Once it’s established that “Palestine” is a good cause, then the more that a person aspires to moral goodness, the more anti-Israel they become. It doesn’t hurt that preexisting antisemitic conditioning, subliminally present in both non-Jews and Jews, makes it easy to see Israel as evil.
Every time there is such a debate, the basic premises are restated, and never challenged. And that, in my opinion, is the raison d’être of the BDS movement: its actions themselves are of little consequence; it’s the injection of the false narrative into the collective consciousness that is significant.
This implies that the passage of various anti-BDS laws, with the debates and court fights that are entailed by them, is actually counterproductive. And there will be more legal battles coming. BDSnik Lara Friedman, of the misnamed Foundation for Middle East Peace, says that court tests of these laws so far have been resolved on technical issues, and their constitutionality hasn’t been decided.
This also implies that the proper strategy to fight BDS is not to challenge it on the enemy’s terms, that is, not to argue that boycotts are illegal, or that BDS hurts Arabs as much as Jews.

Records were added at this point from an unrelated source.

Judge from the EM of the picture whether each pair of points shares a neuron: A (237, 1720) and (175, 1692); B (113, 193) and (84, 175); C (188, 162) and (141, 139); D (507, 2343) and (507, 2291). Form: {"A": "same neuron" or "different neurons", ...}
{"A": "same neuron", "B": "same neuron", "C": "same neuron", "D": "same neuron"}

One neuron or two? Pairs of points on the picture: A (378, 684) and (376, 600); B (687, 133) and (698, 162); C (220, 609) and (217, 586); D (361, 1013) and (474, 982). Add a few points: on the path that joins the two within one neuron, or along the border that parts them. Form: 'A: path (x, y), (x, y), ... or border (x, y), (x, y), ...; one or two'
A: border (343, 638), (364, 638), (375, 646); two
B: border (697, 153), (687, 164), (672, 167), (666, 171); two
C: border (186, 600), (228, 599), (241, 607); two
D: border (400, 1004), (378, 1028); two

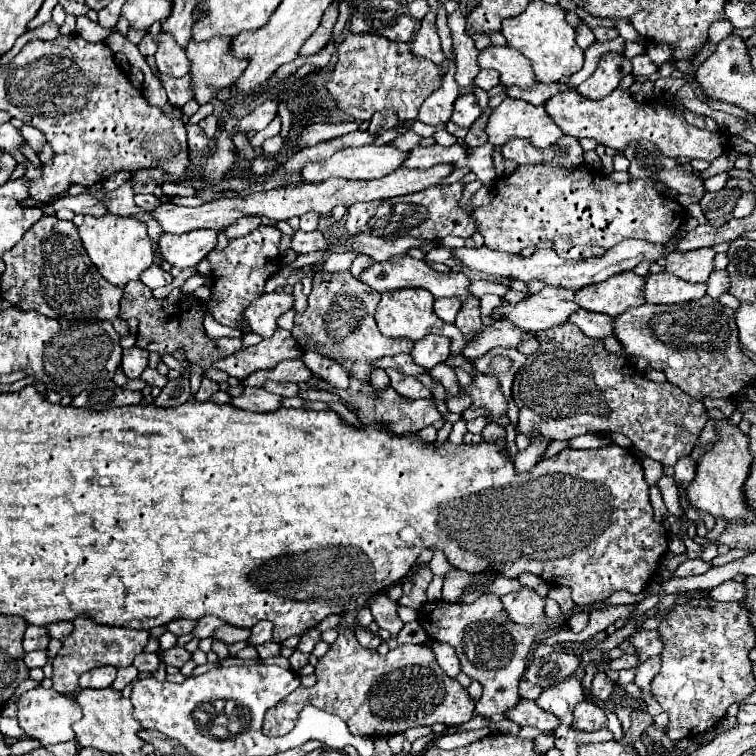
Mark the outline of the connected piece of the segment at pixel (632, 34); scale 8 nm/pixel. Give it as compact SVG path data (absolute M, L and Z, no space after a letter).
M615 20L615 24L617 24L617 30L619 30L619 34L625 38L625 40L631 40L631 42L637 42L641 36L637 36L637 32L629 26L629 22L625 22L625 20Z

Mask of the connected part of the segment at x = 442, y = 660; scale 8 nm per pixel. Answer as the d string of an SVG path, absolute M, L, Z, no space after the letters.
M433 640L433 642L431 642L431 650L433 650L435 658L437 658L437 664L439 664L451 678L455 678L455 676L461 672L461 664L457 662L457 654L453 654L453 648L451 648L449 644Z

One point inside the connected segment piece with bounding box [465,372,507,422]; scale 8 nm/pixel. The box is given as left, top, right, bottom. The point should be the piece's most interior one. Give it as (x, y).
(485, 392)

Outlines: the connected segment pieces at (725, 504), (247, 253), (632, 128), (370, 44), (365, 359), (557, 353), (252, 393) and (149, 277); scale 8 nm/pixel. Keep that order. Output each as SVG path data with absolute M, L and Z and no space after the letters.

Rather, we should attack the premises that it rests on: the supposed aboriginal rights of the Palestinian Arabs, the denial of Jewish sovereignty on either side of the Green Line (the Palestinian Narrative denies the legitimacy of a Jewish state of any size anywhere in Eretz Yisrael), and the allegations of oppression, apartheid, and other crimes.
Finally, we should expose the moral failings of the Palestinian culture, its misogyny, homophobia, and obsessive violence. We should draw attention to the viciousness of Palestinian terrorism. We should note that where Palestinian Arabs govern themselves, there is endemic corruption and oppression of the population. And of course we should point out that the accusations of Israeli atrocities and war crimes are mostly false, exaggerated, or lacking relevant context.
So, although I applaud the legal action of Shurat HaDin to create overwhelmingly negative consequences for the boycotters, this isn’t the solution to BDS. The real answer is for the State of Israel to very publicly make the case for the sovereign right of the Jewish state to all of Eretz Yisrael, including a direct refutation of the poisonous Palestinian Narrative.